Nurses, especially those belonging to ARIN, need to become more involved in public policy issues related to nursing and health care. Newly developed radiologic equipment and software, interventional radiologic procedures, the use of contrast media, and tests performed on the minimally injured patient to the complex elderly patient in the radiology arena make our participation necessary to maintain optimum nursing standards.

Today, performing Excellent Patient Care is only one responsibility included in the radiologic and imaging nurse’s role. Each day when we go home to our families, we listen to the daily news and hear of the many medical issues that are not beneficial to our patients, family and community, whom are in need of our professional input. Some of these issues we observe within our present employment, other issues are those brought to us by friends and family seeking assistance in navigating within the healthcare arena.
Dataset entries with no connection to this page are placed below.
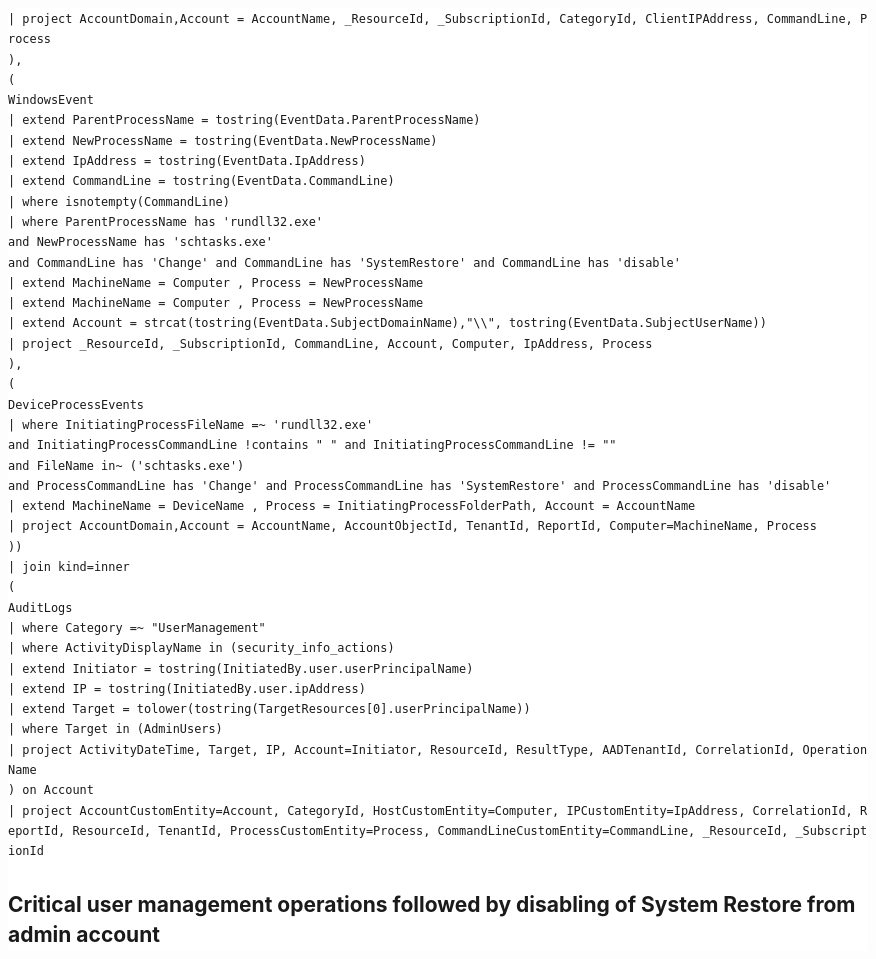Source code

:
 ```kql
| project AccountDomain,Account = AccountName, _ResourceId, _SubscriptionId, CategoryId, ClientIPAddress, CommandLine, Process
),
(
WindowsEvent
| extend ParentProcessName = tostring(EventData.ParentProcessName)
| extend NewProcessName = tostring(EventData.NewProcessName)
| extend IpAddress = tostring(EventData.IpAddress)
| extend CommandLine = tostring(EventData.CommandLine)
| where isnotempty(CommandLine)
| where ParentProcessName has 'rundll32.exe'
and NewProcessName has 'schtasks.exe'
and CommandLine has 'Change' and CommandLine has 'SystemRestore' and CommandLine has 'disable'
| extend MachineName = Computer , Process = NewProcessName
| extend MachineName = Computer , Process = NewProcessName
| extend Account = strcat(tostring(EventData.SubjectDomainName),"\\", tostring(EventData.SubjectUserName))
| project _ResourceId, _SubscriptionId, CommandLine, Account, Computer, IpAddress, Process
),
(
DeviceProcessEvents
| where InitiatingProcessFileName =~ 'rundll32.exe'
and InitiatingProcessCommandLine !contains " " and InitiatingProcessCommandLine != ""
and FileName in~ ('schtasks.exe')
and ProcessCommandLine has 'Change' and ProcessCommandLine has 'SystemRestore' and ProcessCommandLine has 'disable'
| extend MachineName = DeviceName , Process = InitiatingProcessFolderPath, Account = AccountName
| project AccountDomain,Account = AccountName, AccountObjectId, TenantId, ReportId, Computer=MachineName, Process
))
| join kind=inner
(
AuditLogs
| where Category =~ "UserManagement"
| where ActivityDisplayName in (security_info_actions)
| extend Initiator = tostring(InitiatedBy.user.userPrincipalName)
| extend IP = tostring(InitiatedBy.user.ipAddress)
| extend Target = tolower(tostring(TargetResources[0].userPrincipalName))
| where Target in (AdminUsers)
| project ActivityDateTime, Target, IP, Account=Initiator, ResourceId, ResultType, AADTenantId, CorrelationId, OperationName
) on Account
| project AccountCustomEntity=Account, CategoryId, HostCustomEntity=Computer, IPCustomEntity=IpAddress, CorrelationId, ReportId, ResourceId, TenantId, ProcessCustomEntity=Process, CommandLineCustomEntity=CommandLine, _ResourceId, _SubscriptionId

```

## Critical user management operations followed by disabling of System Restore from admin account
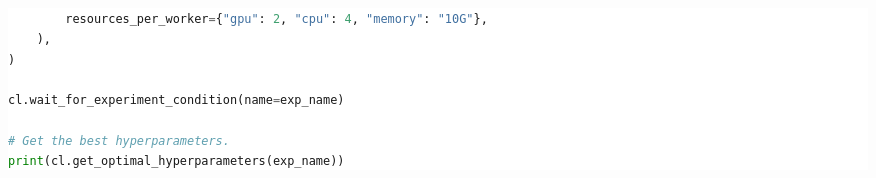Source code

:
 ```python
		resources_per_worker={"gpu": 2, "cpu": 4, "memory": "10G"},
	),
)

cl.wait_for_experiment_condition(name=exp_name)

# Get the best hyperparameters.
print(cl.get_optimal_hyperparameters(exp_name))
```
Many patients are not informed of their rights. Patients should be made aware of the risks and the benefits of these tests and procedures, including the medications and contrast medias they are to receive, but in the rush to get the patients in-and-out, these formalities are missed.

The public assumes that outpatient care centers are “doing the right thing”, while in fact, they are not always practicing with the required regulations and guidelines and thus, jeopardizing patient care. Professionals, although aware of their actions, sometimes find the almighty dollar a greater goal. A patient will receive an order from their cardiologist for a Cardiac CTA and be referred to an outpatient facility. To prepare for this exam the patient receives two prescriptions. One drug is ordered to be taken prior to the test to “slow down their heart rate” so that the test can be completed. The other pill is to be taken when the CT technologist instructs the patient to take the pill. The patient is placed on a cardiac monitor during the scan, but does not see a nurse or physician, and no one takes their blood pressure. The patient is sent home being told the doctor will be getting the results. Is this the care we advocate for our patients?

Sometimes the impending healthcare issues are either not fully discussed or improperly thought out, in need of nursing advice. A recent Sunday newspaper had an article relating to the new stipulation put forth by Congress requiring patients taking controlled pain medications to see their ordering physicians monthly to obtain their prescribed pain medications. This new requirement was put into place to prevent the many controlled pain medication overdoses, but does not consider the already overly booked physician, the financially strained patient who now has to pay another co pay, the overwhelmed family caregiver who has to transport the patient to the physician who is fully aware of the patient’s chronic or cancer pain. We, as nurses, may be able to devise a plan to assist the patients and remain in compliance with federal regulations.

The Affordable Care Act was brought into existence to provide health care to the many that were rejected or who could not afford health care insurance for themselves or their family. However, businesses and insurance companies are willing to fight to avoid providing affordable health care. An example of this is the unwillingness to pay for birth control medications based on the company’s religious convictions despite the reasoning for the birth control medications.

Today, it is imperative that nurses occupy positions of leadership and decision-making. The American Nurses Association encourages us, in ARIN, to join the thousands of other nurses from across the country in becoming grassroots nurse advocates, contributing to health care issues in efforts to help everyone, and ensuring effective and safe health care policies are approved.